Revolution and Gender Equality in North Africa

As demands for political change rock North Africa and the Middle East, nothing short of a parallel revolution must also take place: women's rights must be promoted as human rights.

As demonstrators demand political change across North Africa and the Middle East, nothing short of a parallel revolution must also take place: women’s rights must be recognized and promoted as human rights. Women were and continue to be leaders of the revolutions but far too often post-revolutionary powers exclude women’s realities and needs. The consequence of patriarchal thinking is that those experiences unique to women – such as pregnancy, childbirth and abortion – get short shrift when it comes to policies and resources.

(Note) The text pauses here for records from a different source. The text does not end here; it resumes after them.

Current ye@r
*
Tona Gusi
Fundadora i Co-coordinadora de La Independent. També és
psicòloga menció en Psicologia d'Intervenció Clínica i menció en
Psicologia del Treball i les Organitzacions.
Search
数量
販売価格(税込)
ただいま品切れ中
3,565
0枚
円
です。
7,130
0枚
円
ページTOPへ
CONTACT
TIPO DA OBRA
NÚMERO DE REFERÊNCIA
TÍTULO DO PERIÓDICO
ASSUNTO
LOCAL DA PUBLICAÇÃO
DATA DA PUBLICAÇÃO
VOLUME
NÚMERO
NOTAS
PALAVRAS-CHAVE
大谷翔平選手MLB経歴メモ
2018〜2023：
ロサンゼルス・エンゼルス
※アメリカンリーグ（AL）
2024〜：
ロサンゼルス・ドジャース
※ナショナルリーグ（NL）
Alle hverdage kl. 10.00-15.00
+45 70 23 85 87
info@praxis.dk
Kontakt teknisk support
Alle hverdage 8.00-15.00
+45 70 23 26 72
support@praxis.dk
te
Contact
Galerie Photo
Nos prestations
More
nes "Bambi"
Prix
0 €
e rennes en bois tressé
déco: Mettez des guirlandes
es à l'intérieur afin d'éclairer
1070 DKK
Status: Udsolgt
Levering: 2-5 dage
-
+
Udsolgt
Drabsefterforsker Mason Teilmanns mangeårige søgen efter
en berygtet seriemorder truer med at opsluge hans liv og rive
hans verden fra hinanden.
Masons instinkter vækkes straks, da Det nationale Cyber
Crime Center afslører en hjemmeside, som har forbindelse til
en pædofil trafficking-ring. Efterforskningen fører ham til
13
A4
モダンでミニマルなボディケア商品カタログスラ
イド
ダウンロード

The three largest countries of the Maghreb – Algeria, Morocco and Tunisia – have taken drastically different approaches to reproductive rights and gender equality, and as a result women’s basic human rights differ significantly. A new report from the World Health Organization finds that in countries where abortion laws are most restrictive and women have low rates of contraceptive use, induced abortion rates are higher overall, and unsafe abortion poses a particular health risk for women.

Translation: more women trade their health or even their lives in an effort to control their fertility, particularly in places like Morocco and Algeria where abortion is illegal. In Morocco alone, an estimated 130,000 – 150,000 unsafe and illegal abortions occur every year. In Algeria, 10 percent of all obstetric hospital admissions are abortion-related, and 5.5 percent of all maternal deaths are due to unsafe abortion. Thousands of others experience potentially life-threatening disabilities and countless women live in fear due to the few legal and safe options they have if faced with an unwanted or unhealthy pregnancy. In addition to the health and safety risks that accompany unsafe abortions, the legal penalty for having an illegal abortion is high.

Tunisia has played a pioneering role in the areas of gender equality and equity, family planning and abortion. In 1973, Tunisia became the first African country to significantly liberalize its abortion law. Abortions are far easier to obtain in this Muslim and Arab country than they are in many states in the United States. Women’s reproductive decision-making is not separate from their overall rights and decision-making status.

As a result of these policies, Tunisian women benefit from greater educational and economic opportunities than their Maghreb counterparts and according to the United Nations, their health and overall status are far better. Tunisia has lowest maternal mortality rate, and women benefit from the highest status and greatest opportunities in terms of education and employment. The Tunisian case also shows the inter-linkages of women’s rights: Tunisian women have higher rates of education, employment and political participation than women in Algeria and Morocco, which is due at least in part, to their greater reproductive choices.

Legal abortion saves women’s lives. Though Tunisia’s neighbor Algeria shares a similar population (predominately Arab and Muslim), common history (former French colonies) and similar development indicators (GNP, literacy, life expectancy), women in Algeria are more than twice as likely to die from pregnancy-related complications as Tunisian women. Since the two countries also have similar birth practices (95 percent delivered by skilled birth attendants) and rates of contraception usage, the best explanation for the differential is that Tunisian women have abortions under safe conditions whereas Algerian women risk their lives to end a pregnancy.

The need for comprehensive and accessible sexual and reproductive health information and services has never been greater. Adolescents and young people represent more than 30 percent of the combined population of Algeria, Tunisia and Morocco. Young people have sex earlier in life but tend to get married later, leaving a larger gap for pregnancies that aren’t socially condoned to occur. In Tunisia for example, average age at marriage is 33 for men and 29 for women while sexual initiation occurs in the mid to late teens. Premarital sex and unwanted pregnancies are common among adolescents, young persons and the unmarried, yet still socially taboo in all countries of the Maghreb. Clearly, young people increasingly need reproductive health information and services but Tunisia is the only Maghreb country to have youth-friendly and youth-managed clinics and program.

Algerian, Moroccan and Tunisian women’s full potential will not be met until gender discrimination is abolished and women’s rights truly are considered human rights. Comprehensive sexual and reproductive rights must be included in all activities designed to increase women’s status, patriarchal norms must be challenged, and gender equality and women’s empowerment must be embraced. Women’s full participation in revolutions and democratic processes in the Maghreb depend on it.

Only then will the revolution truly succeed.